__WHAT TO DO__
Copy the material below in full, switching each occurrence of "In stock" to "Available" and leaving all other text unchanged.

__EXERCISE MATERIAL__
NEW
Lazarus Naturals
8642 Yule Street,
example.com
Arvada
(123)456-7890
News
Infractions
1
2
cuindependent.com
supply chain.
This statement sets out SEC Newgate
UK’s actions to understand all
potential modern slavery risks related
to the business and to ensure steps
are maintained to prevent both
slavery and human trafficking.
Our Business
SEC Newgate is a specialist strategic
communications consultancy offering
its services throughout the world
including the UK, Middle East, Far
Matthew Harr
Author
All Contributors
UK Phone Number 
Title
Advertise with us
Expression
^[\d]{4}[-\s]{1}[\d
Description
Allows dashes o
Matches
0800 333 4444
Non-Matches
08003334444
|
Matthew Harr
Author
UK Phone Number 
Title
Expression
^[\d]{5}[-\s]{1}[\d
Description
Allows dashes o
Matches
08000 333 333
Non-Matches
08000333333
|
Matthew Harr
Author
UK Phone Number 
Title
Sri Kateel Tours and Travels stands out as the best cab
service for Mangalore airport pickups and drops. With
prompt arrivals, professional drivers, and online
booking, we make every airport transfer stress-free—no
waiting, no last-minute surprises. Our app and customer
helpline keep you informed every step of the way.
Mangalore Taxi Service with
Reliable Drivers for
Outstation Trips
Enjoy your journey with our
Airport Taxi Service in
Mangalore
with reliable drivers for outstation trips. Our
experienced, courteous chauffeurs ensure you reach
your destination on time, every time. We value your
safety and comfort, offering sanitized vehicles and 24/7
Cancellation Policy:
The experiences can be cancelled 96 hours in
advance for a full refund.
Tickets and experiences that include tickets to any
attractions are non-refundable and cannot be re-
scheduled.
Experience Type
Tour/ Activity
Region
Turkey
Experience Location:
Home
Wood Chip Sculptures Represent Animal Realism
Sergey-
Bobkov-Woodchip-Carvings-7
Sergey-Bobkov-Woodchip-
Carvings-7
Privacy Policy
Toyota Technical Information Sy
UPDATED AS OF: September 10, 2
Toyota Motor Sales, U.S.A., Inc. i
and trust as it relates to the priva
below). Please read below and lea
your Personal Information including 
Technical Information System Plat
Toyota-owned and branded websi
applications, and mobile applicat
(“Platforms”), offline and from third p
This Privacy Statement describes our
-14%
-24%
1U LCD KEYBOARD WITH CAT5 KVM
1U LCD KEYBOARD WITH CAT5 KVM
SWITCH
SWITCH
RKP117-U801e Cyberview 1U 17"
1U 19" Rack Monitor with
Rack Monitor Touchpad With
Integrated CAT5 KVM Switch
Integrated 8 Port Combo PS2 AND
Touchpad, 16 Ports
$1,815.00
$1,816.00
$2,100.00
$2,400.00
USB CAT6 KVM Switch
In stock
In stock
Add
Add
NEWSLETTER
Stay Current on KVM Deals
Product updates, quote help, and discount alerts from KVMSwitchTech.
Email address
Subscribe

__RESULT OF THE TASK__
NEW
Lazarus Naturals
8642 Yule Street,
example.com
Arvada
(123)456-7890
News
Infractions
1
2
cuindependent.com
supply chain.
This statement sets out SEC Newgate
UK’s actions to understand all
potential modern slavery risks related
to the business and to ensure steps
are maintained to prevent both
slavery and human trafficking.
Our Business
SEC Newgate is a specialist strategic
communications consultancy offering
its services throughout the world
including the UK, Middle East, Far
Matthew Harr
Author
All Contributors
UK Phone Number 
Title
Advertise with us
Expression
^[\d]{4}[-\s]{1}[\d
Description
Allows dashes o
Matches
0800 333 4444
Non-Matches
08003334444
|
Matthew Harr
Author
UK Phone Number 
Title
Expression
^[\d]{5}[-\s]{1}[\d
Description
Allows dashes o
Matches
08000 333 333
Non-Matches
08000333333
|
Matthew Harr
Author
UK Phone Number 
Title
Sri Kateel Tours and Travels stands out as the best cab
service for Mangalore airport pickups and drops. With
prompt arrivals, professional drivers, and online
booking, we make every airport transfer stress-free—no
waiting, no last-minute surprises. Our app and customer
helpline keep you informed every step of the way.
Mangalore Taxi Service with
Reliable Drivers for
Outstation Trips
Enjoy your journey with our
Airport Taxi Service in
Mangalore
with reliable drivers for outstation trips. Our
experienced, courteous chauffeurs ensure you reach
your destination on time, every time. We value your
safety and comfort, offering sanitized vehicles and 24/7
Cancellation Policy:
The experiences can be cancelled 96 hours in
advance for a full refund.
Tickets and experiences that include tickets to any
attractions are non-refundable and cannot be re-
scheduled.
Experience Type
Tour/ Activity
Region
Turkey
Experience Location:
Home
Wood Chip Sculptures Represent Animal Realism
Sergey-
Bobkov-Woodchip-Carvings-7
Sergey-Bobkov-Woodchip-
Carvings-7
Privacy Policy
Toyota Technical Information Sy
UPDATED AS OF: September 10, 2
Toyota Motor Sales, U.S.A., Inc. i
and trust as it relates to the priva
below). Please read below and lea
your Personal Information including 
Technical Information System Plat
Toyota-owned and branded websi
applications, and mobile applicat
(“Platforms”), offline and from third p
This Privacy Statement describes our
-14%
-24%
1U LCD KEYBOARD WITH CAT5 KVM
1U LCD KEYBOARD WITH CAT5 KVM
SWITCH
SWITCH
RKP117-U801e Cyberview 1U 17"
1U 19" Rack Monitor with
Rack Monitor Touchpad With
Integrated CAT5 KVM Switch
Integrated 8 Port Combo PS2 AND
Touchpad, 16 Ports
$1,815.00
$1,816.00
$2,100.00
$2,400.00
USB CAT6 KVM Switch
Available
Available
Add
Add
NEWSLETTER
Stay Current on KVM Deals
Product updates, quote help, and discount alerts from KVMSwitchTech.
Email address
Subscribe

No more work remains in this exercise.